* [Assigned task]: Pull every line with "Figure" from the entries below.

* [Given records]:
----------------

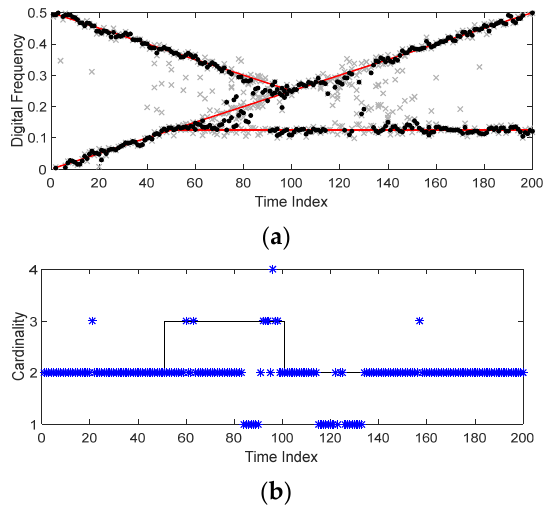
Figure 9. The result of the FCM_CPHD (case 2): ( a ) Frequency tracking; ( b ) Cardinality estimate.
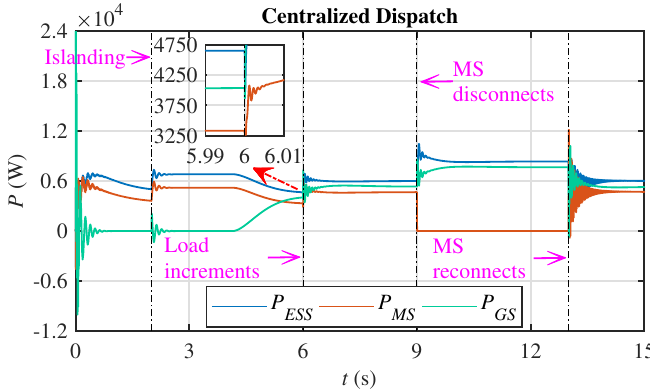
Figure 12. Power outputs of DGUs.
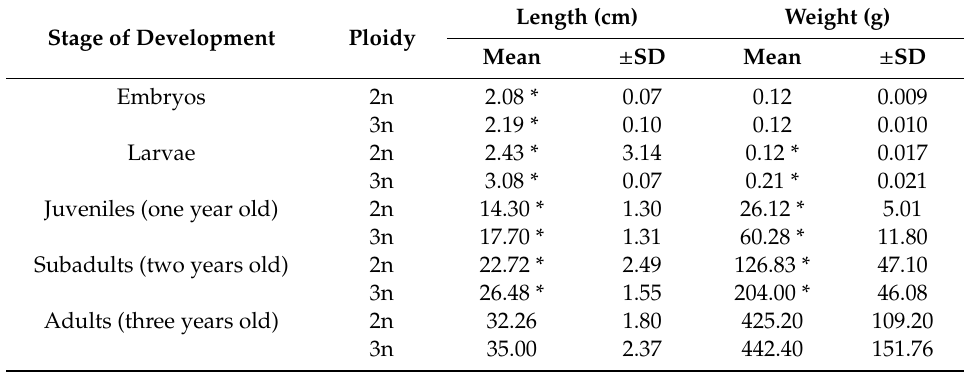
Table 1. Parameters of rainbow trout body weight and length. (*) indicate statistically significant di ff erence between diploid and triploid fish at the same stage of development. Stage of Development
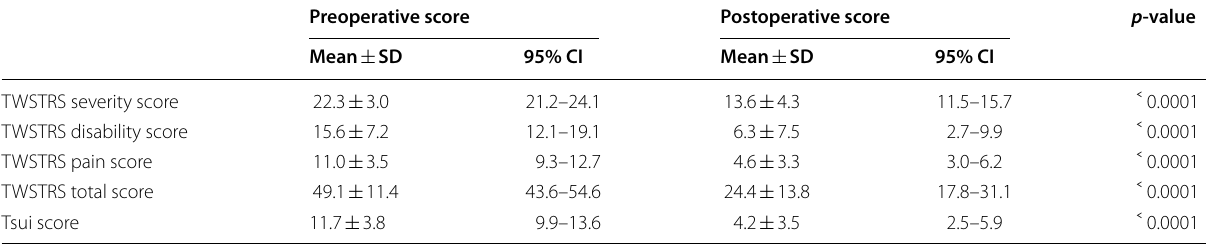
Table 7 Comparison of the preoperative and 6 months postoperative results according to TWSTRS severity, disability, pain, and total score, and Tsui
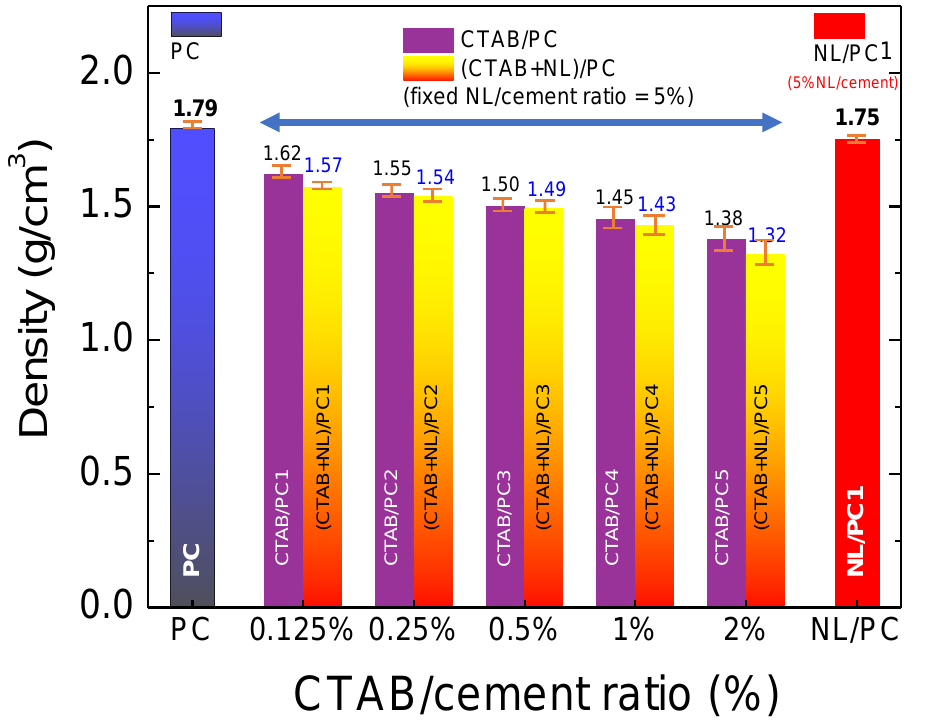
Figure 3. Bulk densities of CTAB/PC and (CTAB + NL)/PC (fixed NL/cement ratio = 5%) composites with different CTAB/cement ratios (0.125–2%) compared to those of the control PC and NL/PC1 composite.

----------------

* [Answer box]:
Figure 9. The result of the FCM_CPHD (case 2): ( a ) Frequency tracking; ( b ) Cardinality estimate.
Figure 12. Power outputs of DGUs.
Figure 3. Bulk densities of CTAB/PC and (CTAB + NL)/PC (fixed NL/cement ratio = 5%) composites with different CTAB/cement ratios (0.125–2%) compared to those of the control PC and NL/PC1 composite.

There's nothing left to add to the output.